What to do ▸
Work out how many lines of the material below contain the word "работы", then write that number alone.

Extracted entries START

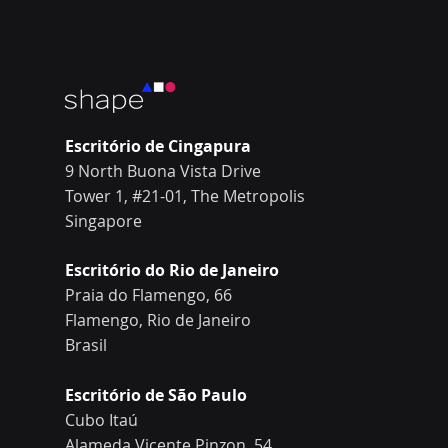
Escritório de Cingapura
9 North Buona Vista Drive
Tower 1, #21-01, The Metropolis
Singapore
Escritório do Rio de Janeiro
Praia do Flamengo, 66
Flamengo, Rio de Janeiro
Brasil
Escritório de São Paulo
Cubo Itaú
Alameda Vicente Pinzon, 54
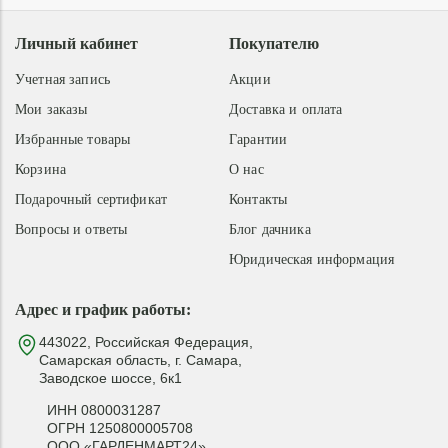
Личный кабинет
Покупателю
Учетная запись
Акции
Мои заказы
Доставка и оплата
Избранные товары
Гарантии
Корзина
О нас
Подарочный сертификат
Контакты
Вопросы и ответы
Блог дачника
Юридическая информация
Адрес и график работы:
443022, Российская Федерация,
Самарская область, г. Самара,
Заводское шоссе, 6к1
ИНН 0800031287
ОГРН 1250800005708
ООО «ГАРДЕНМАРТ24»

Extracted entries END
Extracted entries START

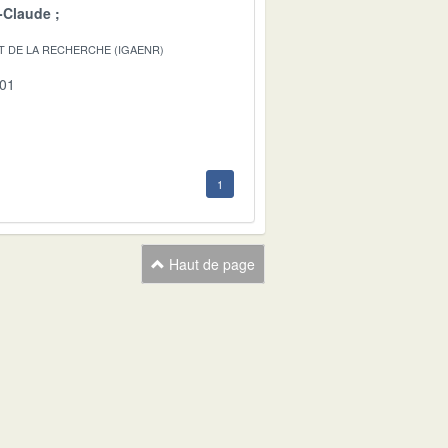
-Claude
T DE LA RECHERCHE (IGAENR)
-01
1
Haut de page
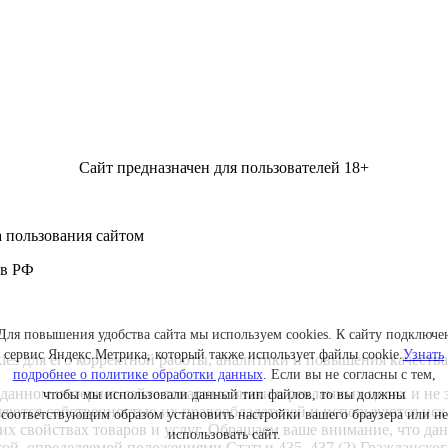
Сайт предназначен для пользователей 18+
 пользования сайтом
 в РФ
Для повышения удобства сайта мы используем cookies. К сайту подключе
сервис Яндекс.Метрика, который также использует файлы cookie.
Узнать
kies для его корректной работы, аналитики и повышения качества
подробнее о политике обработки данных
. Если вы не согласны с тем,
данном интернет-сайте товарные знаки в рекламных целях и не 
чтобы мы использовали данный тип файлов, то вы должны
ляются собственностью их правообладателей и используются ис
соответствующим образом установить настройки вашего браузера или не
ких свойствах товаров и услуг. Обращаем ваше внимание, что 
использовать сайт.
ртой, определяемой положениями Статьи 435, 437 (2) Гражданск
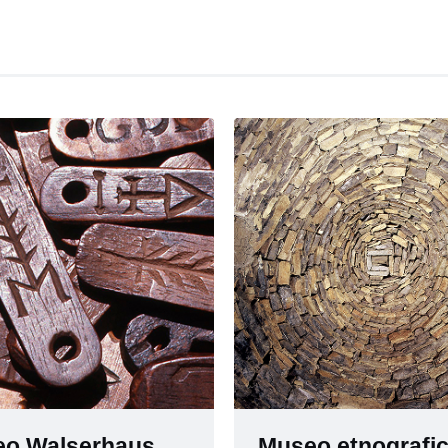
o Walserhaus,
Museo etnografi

Extracted entries END

Solution for this exercise ▸
2